[Extracted page text data]
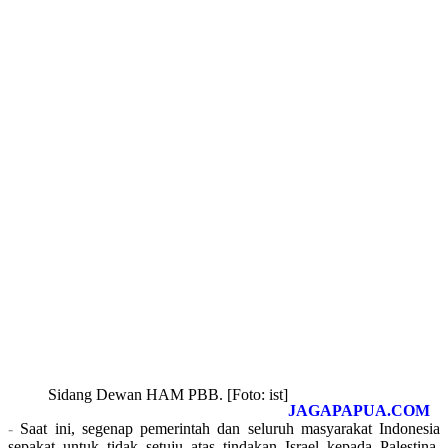
Sidang Dewan HAM PBB. [Foto: ist]
JAGAPAPUA.COM
-
Saat ini, segenap pemerintah dan seluruh masyarakat Indonesia
sepakat untuk tidak setuju atas tindakan Israel kepada Palestina.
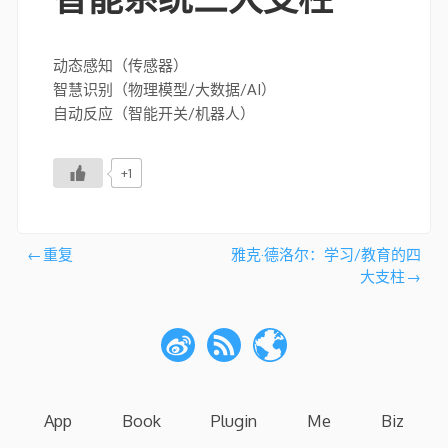
动态感知（传感器）
智慧识别（物理模型/大数据/AI）
自动反应（智能开关/机器人）
+1
文
重复
雅克·德洛尔：学习/教育的四
大支柱
章
导
航
App
Book
Plugin
Me
Biz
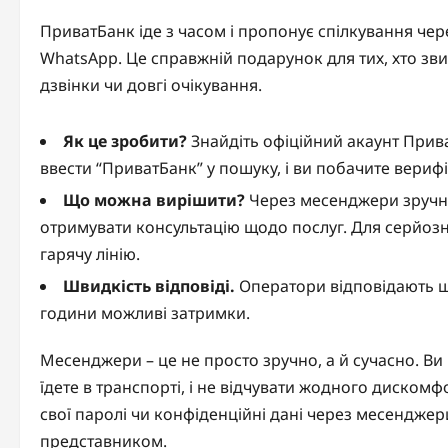
ПриватБанк іде з часом і пропонує спілкування чере
WhatsApp. Це справжній подарунок для тих, хто зв
дзвінки чи довгі очікування.
Як це зробити?
Знайдіть офіційний акаунт Прив
ввести “ПриватБанк” у пошуку, і ви побачите вериф
Що можна вирішити?
Через месенджери зручно
отримувати консультацію щодо послуг. Для серйозн
гарячу лінію.
Швидкість відповіді.
Оператори відповідають шв
години можливі затримки.
Месенджери – це не просто зручно, а й сучасно. Ви
їдете в транспорті, і не відчувати жодного дискомф
свої паролі чи конфіденційні дані через месенджер
представником.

JOB ITEM: Format every line of text in the records as a JSON list of strings, one string per line, omitting blank lines and leaving out the pictures.

ANSWER TO THE PROBLEM:
[
  "Sidang Dewan HAM PBB. [Foto: ist]",
  "JAGAPAPUA.COM",
  "-",
  "Saat ini, segenap pemerintah dan seluruh masyarakat Indonesia",
  "sepakat untuk tidak setuju atas tindakan Israel kepada Palestina.",
  "动态感知（传感器）",
  "智慧识别（物理模型/大数据/AI）",
  "自动反应（智能开关/机器人）",
  "+1",
  "文",
  "重复",
  "雅克·德洛尔：学习/教育的四",
  "大支柱",
  "章",
  "导",
  "航",
  "App",
  "Book",
  "Plugin",
  "Me",
  "Biz",
  "ПриватБанк іде з часом і пропонує спілкування чере",
  "WhatsApp. Це справжній подарунок для тих, хто зв",
  "дзвінки чи довгі очікування.",
  "Як це зробити?",
  "Знайдіть офіційний акаунт Прив",
  "ввести “ПриватБанк” у пошуку, і ви побачите вериф",
  "Що можна вирішити?",
  "Через месенджери зручно",
  "отримувати консультацію щодо послуг. Для серйозн",
  "гарячу лінію.",
  "Швидкість відповіді.",
  "Оператори відповідають шв",
  "години можливі затримки.",
  "Месенджери – це не просто зручно, а й сучасно. Ви",
  "їдете в транспорті, і не відчувати жодного дискомф",
  "свої паролі чи конфіденційні дані через месенджер",
  "представником."
]